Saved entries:

* * * *

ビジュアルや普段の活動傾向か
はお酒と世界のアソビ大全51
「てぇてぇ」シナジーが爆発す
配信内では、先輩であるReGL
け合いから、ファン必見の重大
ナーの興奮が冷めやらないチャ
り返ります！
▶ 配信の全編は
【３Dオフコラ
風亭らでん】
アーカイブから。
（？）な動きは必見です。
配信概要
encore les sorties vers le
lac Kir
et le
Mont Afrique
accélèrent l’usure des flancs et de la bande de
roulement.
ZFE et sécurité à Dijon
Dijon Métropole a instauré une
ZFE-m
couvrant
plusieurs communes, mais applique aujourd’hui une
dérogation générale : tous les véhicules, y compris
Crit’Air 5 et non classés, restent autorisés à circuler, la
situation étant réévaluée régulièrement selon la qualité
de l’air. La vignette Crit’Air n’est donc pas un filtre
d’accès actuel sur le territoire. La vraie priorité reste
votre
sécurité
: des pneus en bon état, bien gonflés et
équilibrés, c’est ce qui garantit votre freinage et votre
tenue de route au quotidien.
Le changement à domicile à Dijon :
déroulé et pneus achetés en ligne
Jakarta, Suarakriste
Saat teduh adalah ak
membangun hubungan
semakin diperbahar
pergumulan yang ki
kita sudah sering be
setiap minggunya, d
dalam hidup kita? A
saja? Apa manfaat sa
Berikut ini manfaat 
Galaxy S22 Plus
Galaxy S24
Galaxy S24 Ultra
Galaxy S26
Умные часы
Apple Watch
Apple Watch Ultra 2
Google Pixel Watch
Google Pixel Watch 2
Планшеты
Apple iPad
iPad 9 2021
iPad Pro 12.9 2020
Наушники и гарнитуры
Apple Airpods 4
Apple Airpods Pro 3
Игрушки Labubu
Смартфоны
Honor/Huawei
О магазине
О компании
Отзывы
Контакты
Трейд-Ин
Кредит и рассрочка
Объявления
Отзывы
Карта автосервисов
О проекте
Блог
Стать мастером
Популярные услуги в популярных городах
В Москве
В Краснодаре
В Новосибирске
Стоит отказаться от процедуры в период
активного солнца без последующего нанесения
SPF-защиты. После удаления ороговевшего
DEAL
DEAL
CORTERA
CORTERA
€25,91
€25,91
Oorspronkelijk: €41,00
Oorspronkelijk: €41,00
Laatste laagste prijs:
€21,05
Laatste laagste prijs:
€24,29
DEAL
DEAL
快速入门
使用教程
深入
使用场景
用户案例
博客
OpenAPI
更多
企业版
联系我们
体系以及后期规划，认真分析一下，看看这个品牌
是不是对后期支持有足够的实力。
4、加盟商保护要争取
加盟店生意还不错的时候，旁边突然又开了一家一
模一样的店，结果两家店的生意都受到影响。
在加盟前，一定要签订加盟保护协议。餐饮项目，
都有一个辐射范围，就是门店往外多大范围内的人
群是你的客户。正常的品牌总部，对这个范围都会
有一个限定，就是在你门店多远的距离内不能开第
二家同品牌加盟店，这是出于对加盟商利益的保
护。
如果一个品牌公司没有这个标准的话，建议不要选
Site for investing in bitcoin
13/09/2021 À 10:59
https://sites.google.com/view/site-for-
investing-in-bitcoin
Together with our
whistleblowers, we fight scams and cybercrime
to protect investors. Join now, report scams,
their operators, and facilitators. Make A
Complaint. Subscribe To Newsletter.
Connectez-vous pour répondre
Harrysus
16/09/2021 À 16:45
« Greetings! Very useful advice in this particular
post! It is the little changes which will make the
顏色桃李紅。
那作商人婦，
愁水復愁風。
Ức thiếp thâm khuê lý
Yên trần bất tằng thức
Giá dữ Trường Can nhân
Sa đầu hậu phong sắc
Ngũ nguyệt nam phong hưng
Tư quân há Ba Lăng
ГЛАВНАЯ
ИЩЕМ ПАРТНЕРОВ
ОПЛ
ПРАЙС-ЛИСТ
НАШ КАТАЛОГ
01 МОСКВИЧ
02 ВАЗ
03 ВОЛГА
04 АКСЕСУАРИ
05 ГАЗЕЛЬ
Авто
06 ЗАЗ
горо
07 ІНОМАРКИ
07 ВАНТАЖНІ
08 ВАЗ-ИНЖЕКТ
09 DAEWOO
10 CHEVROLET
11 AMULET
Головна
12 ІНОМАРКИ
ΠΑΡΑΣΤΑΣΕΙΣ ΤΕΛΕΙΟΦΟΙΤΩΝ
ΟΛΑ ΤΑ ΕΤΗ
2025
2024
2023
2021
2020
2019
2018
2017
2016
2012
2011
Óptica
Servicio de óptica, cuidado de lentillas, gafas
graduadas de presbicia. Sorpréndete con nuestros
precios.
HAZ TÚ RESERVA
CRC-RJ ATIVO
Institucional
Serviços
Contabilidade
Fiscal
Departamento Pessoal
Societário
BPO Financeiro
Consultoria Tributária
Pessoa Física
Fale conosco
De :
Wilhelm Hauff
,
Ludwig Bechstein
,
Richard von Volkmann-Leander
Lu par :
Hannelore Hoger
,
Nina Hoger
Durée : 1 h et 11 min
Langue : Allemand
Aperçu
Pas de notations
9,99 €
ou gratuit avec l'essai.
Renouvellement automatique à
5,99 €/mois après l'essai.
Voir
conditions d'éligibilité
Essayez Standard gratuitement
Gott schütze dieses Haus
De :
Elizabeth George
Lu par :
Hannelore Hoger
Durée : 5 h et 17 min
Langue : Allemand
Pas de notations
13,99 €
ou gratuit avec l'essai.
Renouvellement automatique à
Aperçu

* * * *

__Exercise goal__
Rewrite all of the entries with each "Renouvellement automatique" replaced by "Prolongation automatique", leaving everything else unchanged.

__Solution to the exercise__
ビジュアルや普段の活動傾向か
はお酒と世界のアソビ大全51
「てぇてぇ」シナジーが爆発す
配信内では、先輩であるReGL
け合いから、ファン必見の重大
ナーの興奮が冷めやらないチャ
り返ります！
▶ 配信の全編は
【３Dオフコラ
風亭らでん】
アーカイブから。
（？）な動きは必見です。
配信概要
encore les sorties vers le
lac Kir
et le
Mont Afrique
accélèrent l’usure des flancs et de la bande de
roulement.
ZFE et sécurité à Dijon
Dijon Métropole a instauré une
ZFE-m
couvrant
plusieurs communes, mais applique aujourd’hui une
dérogation générale : tous les véhicules, y compris
Crit’Air 5 et non classés, restent autorisés à circuler, la
situation étant réévaluée régulièrement selon la qualité
de l’air. La vignette Crit’Air n’est donc pas un filtre
d’accès actuel sur le territoire. La vraie priorité reste
votre
sécurité
: des pneus en bon état, bien gonflés et
équilibrés, c’est ce qui garantit votre freinage et votre
tenue de route au quotidien.
Le changement à domicile à Dijon :
déroulé et pneus achetés en ligne
Jakarta, Suarakriste
Saat teduh adalah ak
membangun hubungan
semakin diperbahar
pergumulan yang ki
kita sudah sering be
setiap minggunya, d
dalam hidup kita? A
saja? Apa manfaat sa
Berikut ini manfaat 
Galaxy S22 Plus
Galaxy S24
Galaxy S24 Ultra
Galaxy S26
Умные часы
Apple Watch
Apple Watch Ultra 2
Google Pixel Watch
Google Pixel Watch 2
Планшеты
Apple iPad
iPad 9 2021
iPad Pro 12.9 2020
Наушники и гарнитуры
Apple Airpods 4
Apple Airpods Pro 3
Игрушки Labubu
Смартфоны
Honor/Huawei
О магазине
О компании
Отзывы
Контакты
Трейд-Ин
Кредит и рассрочка
Объявления
Отзывы
Карта автосервисов
О проекте
Блог
Стать мастером
Популярные услуги в популярных городах
В Москве
В Краснодаре
В Новосибирске
Стоит отказаться от процедуры в период
активного солнца без последующего нанесения
SPF-защиты. После удаления ороговевшего
DEAL
DEAL
CORTERA
CORTERA
€25,91
€25,91
Oorspronkelijk: €41,00
Oorspronkelijk: €41,00
Laatste laagste prijs:
€21,05
Laatste laagste prijs:
€24,29
DEAL
DEAL
快速入门
使用教程
深入
使用场景
用户案例
博客
OpenAPI
更多
企业版
联系我们
体系以及后期规划，认真分析一下，看看这个品牌
是不是对后期支持有足够的实力。
4、加盟商保护要争取
加盟店生意还不错的时候，旁边突然又开了一家一
模一样的店，结果两家店的生意都受到影响。
在加盟前，一定要签订加盟保护协议。餐饮项目，
都有一个辐射范围，就是门店往外多大范围内的人
群是你的客户。正常的品牌总部，对这个范围都会
有一个限定，就是在你门店多远的距离内不能开第
二家同品牌加盟店，这是出于对加盟商利益的保
护。
如果一个品牌公司没有这个标准的话，建议不要选
Site for investing in bitcoin
13/09/2021 À 10:59
https://sites.google.com/view/site-for-
investing-in-bitcoin
Together with our
whistleblowers, we fight scams and cybercrime
to protect investors. Join now, report scams,
their operators, and facilitators. Make A
Complaint. Subscribe To Newsletter.
Connectez-vous pour répondre
Harrysus
16/09/2021 À 16:45
« Greetings! Very useful advice in this particular
post! It is the little changes which will make the
顏色桃李紅。
那作商人婦，
愁水復愁風。
Ức thiếp thâm khuê lý
Yên trần bất tằng thức
Giá dữ Trường Can nhân
Sa đầu hậu phong sắc
Ngũ nguyệt nam phong hưng
Tư quân há Ba Lăng
ГЛАВНАЯ
ИЩЕМ ПАРТНЕРОВ
ОПЛ
ПРАЙС-ЛИСТ
НАШ КАТАЛОГ
01 МОСКВИЧ
02 ВАЗ
03 ВОЛГА
04 АКСЕСУАРИ
05 ГАЗЕЛЬ
Авто
06 ЗАЗ
горо
07 ІНОМАРКИ
07 ВАНТАЖНІ
08 ВАЗ-ИНЖЕКТ
09 DAEWOO
10 CHEVROLET
11 AMULET
Головна
12 ІНОМАРКИ
ΠΑΡΑΣΤΑΣΕΙΣ ΤΕΛΕΙΟΦΟΙΤΩΝ
ΟΛΑ ΤΑ ΕΤΗ
2025
2024
2023
2021
2020
2019
2018
2017
2016
2012
2011
Óptica
Servicio de óptica, cuidado de lentillas, gafas
graduadas de presbicia. Sorpréndete con nuestros
precios.
HAZ TÚ RESERVA
CRC-RJ ATIVO
Institucional
Serviços
Contabilidade
Fiscal
Departamento Pessoal
Societário
BPO Financeiro
Consultoria Tributária
Pessoa Física
Fale conosco
De :
Wilhelm Hauff
,
Ludwig Bechstein
,
Richard von Volkmann-Leander
Lu par :
Hannelore Hoger
,
Nina Hoger
Durée : 1 h et 11 min
Langue : Allemand
Aperçu
Pas de notations
9,99 €
ou gratuit avec l'essai.
Prolongation automatique à
5,99 €/mois après l'essai.
Voir
conditions d'éligibilité
Essayez Standard gratuitement
Gott schütze dieses Haus
De :
Elizabeth George
Lu par :
Hannelore Hoger
Durée : 5 h et 17 min
Langue : Allemand
Pas de notations
13,99 €
ou gratuit avec l'essai.
Prolongation automatique à
Aperçu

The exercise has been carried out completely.